**Potongan Dokumen**
====================

Selanjutnya beliau (al-Imaam as-Suyuthi rahimahullaah) menyebut hadits-hadits yang menunjukkan disunnahkannya mengeraskan suara pada saat dzikir, baik secara shorih (terang) maupun iltizam (tersirat).
1.    Hadits Pertama:
Telah diriwayatkan oleh al-Imaam al-Bukhari rahimahullah, bahwasanya Abu Hurairah radhiyallaah ‘anhu berkata: Bersabda Rasulullaah shollallaah ‘alaih wa sallam: Alloh Ta’aala berfirman: “Aku mengikuti prasangka hamba-Ku terhadap-Ku, dan Aku selalu bersamanya apabila dia mengingat-Ku. Apabila dia mengingat-Ku di dalam dirinya (Sirr), maka Aku akan mengingat dia pada diri-Ku (Sirr), apabila dia mengingat-Ku dalam jumlah kelompok yang besar, maka Aku akan menyebut nama mereka dalam kelompok yang jauh lebih baik dari kelompok mereka.”

====================

**Data Tersedia**
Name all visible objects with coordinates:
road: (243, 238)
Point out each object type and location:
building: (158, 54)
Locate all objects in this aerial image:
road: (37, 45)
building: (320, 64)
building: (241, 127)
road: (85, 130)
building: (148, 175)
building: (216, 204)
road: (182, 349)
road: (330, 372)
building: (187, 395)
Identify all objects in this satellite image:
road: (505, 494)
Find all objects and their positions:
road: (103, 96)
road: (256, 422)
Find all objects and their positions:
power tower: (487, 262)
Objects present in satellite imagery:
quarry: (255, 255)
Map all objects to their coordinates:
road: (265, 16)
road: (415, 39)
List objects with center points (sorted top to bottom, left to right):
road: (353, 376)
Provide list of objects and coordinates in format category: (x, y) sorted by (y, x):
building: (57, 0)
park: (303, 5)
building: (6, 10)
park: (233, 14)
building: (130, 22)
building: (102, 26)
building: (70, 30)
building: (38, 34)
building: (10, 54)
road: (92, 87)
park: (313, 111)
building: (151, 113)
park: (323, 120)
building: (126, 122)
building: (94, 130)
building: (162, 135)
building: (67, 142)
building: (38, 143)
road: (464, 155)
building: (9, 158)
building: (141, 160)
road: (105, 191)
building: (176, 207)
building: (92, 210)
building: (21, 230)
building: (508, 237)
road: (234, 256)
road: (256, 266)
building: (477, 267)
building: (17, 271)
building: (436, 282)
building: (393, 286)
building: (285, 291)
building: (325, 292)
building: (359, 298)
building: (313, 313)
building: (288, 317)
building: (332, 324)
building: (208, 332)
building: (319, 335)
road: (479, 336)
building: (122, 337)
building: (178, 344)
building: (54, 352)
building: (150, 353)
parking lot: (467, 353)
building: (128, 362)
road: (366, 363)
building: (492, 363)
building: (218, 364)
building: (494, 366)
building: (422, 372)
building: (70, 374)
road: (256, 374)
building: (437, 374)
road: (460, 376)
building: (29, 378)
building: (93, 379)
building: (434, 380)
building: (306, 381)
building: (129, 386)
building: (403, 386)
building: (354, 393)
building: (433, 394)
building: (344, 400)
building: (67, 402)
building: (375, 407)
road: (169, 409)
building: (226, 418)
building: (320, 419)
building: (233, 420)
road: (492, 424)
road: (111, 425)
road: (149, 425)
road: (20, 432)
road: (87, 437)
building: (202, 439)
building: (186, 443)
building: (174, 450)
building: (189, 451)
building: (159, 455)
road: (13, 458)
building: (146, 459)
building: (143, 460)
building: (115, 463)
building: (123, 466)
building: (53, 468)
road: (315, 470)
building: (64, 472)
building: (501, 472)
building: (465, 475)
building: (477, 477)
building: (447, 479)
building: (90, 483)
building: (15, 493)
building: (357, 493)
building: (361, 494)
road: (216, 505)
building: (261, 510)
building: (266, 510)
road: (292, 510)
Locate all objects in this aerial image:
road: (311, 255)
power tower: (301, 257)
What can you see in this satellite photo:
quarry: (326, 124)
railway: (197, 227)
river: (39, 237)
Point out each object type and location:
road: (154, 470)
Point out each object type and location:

====================

**Tugas yang Dikerjakan**
A – Jawablah pertanyaan berikut berdasarkan potongan dokumen:
(i) Hadits-hadits apa yang disebut oleh al-Imaam as-Suyuthi?
(ii) Siapa yang meriwayatkan hadits pertama?
(iii) Sahabat mana yang berkata dalam hadits pertama?
B – Apakah setiap pernyataan berikut sesuai dengan potongan dokumen? Jawab ya atau tidak, lalu kutip kata-kata yang menentukannya.
(i) Hadits-hadits yang disebut menunjukkan kesunnahan itu hanya secara terang.
(ii) Hadits pertama diriwayatkan oleh al-Imaam al-Bukhari.
(iii) Allah akan menyebut nama orang yang mengingat-Nya dalam kelompok yang lebih kecil dari kelompok mereka.
C – Bagaimana terjemahan kalimat dari potongan dokumen ini ke dalam bahasa Inggris: "Aku mengikuti prasangka hamba-Ku terhadap-Ku, dan Aku selalu bersamanya apabila dia mengingat-Ku."?

**Kunci Jawaban**
A –
(i) Hadits-hadits yang menunjukkan disunnahkannya mengeraskan suara pada saat dzikir.
(ii) Al-Imaam al-Bukhari rahimahullah.
(iii) Abu Hurairah radhiyallaah ‘anhu.

B –
(i) Tidak: "baik secara shorih (terang) maupun iltizam (tersirat)"
(ii) Ya: "Telah diriwayatkan oleh al-Imaam al-Bukhari rahimahullah"
(iii) Tidak: "maka Aku akan menyebut nama mereka dalam kelompok yang jauh lebih baik dari kelompok mereka"

C – I follow My servant's assumption of Me, and I am always with him when he remembers Me.